DAVIDSON COUNTY, N.C. — The Davidson County Schools Board of Education mandated masks to be worn in school buildings for the next four weeks following a special called meeting on COVID-19 protocols Monday.

The Superintendent gave updates regarding COVID-19 during the meeting.

The decision came after nearly 400 students and staff were forced to quarantine the first week.

373 students were required to quarantine and 58 students tested positive, according to the Davidson County Schools COVID-19 dashboard.

“We’re not here to debate the issue,” board member Neal Motsinger said as some crowd members became disgruntled during Monday’s meeting. “We didn’t make the quarantine rules.”

After four weeks, the board will revisit the number of positive COVID-19 cases of students and staff within the county for decision-making purposes.

Some parents wondered whether there would be changes after students and staff were forced to quarantine.

"I want to make sure that my kids can stay in school and they're safe," Brittany Young said.

Young's 1st and 4th graders are enjoying going to school without masks in Davidson County but rising cases and quarantines changed her mind in favor of masks in the classroom.

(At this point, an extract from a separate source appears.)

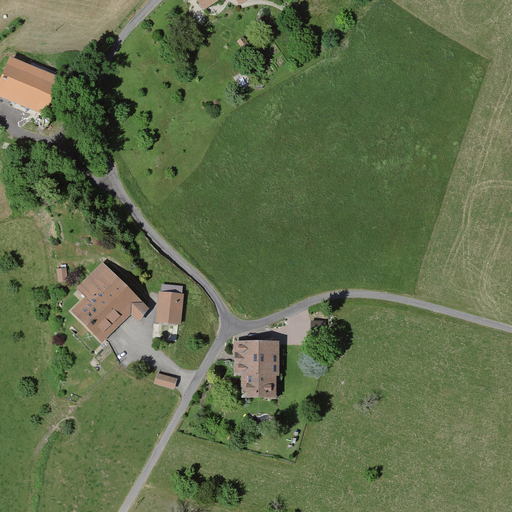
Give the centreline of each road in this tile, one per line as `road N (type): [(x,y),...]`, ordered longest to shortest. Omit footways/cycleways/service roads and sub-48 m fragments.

"I'm honestly starting to lean more towards it just because I can't take any more time off," Young said. "I don't want my kids to be sick. We don't need to be sick. I want everyone to be safe and what measure we have to take for that, that's what we'll have to do."

"I honestly feel like (cases are) going to rise even if they do put them in masks," Jennifer Fishel said.

Her son is a high school junior and a football player.

"They had to wear masks during football season earlier this year because of COVID and it's really hard on them," Fishel said.

Still, she said remote learning was hard for her son during the last year and a half. She agrees with Young that she'd rather see masks required than see her son learning from home.

"Either way, obviously I want what's best for our kids," Fishel said. "I want my son to be able to stay in school. If the only way that's going to happen is if they have to put those masks back on, it is what it is. We have to do it."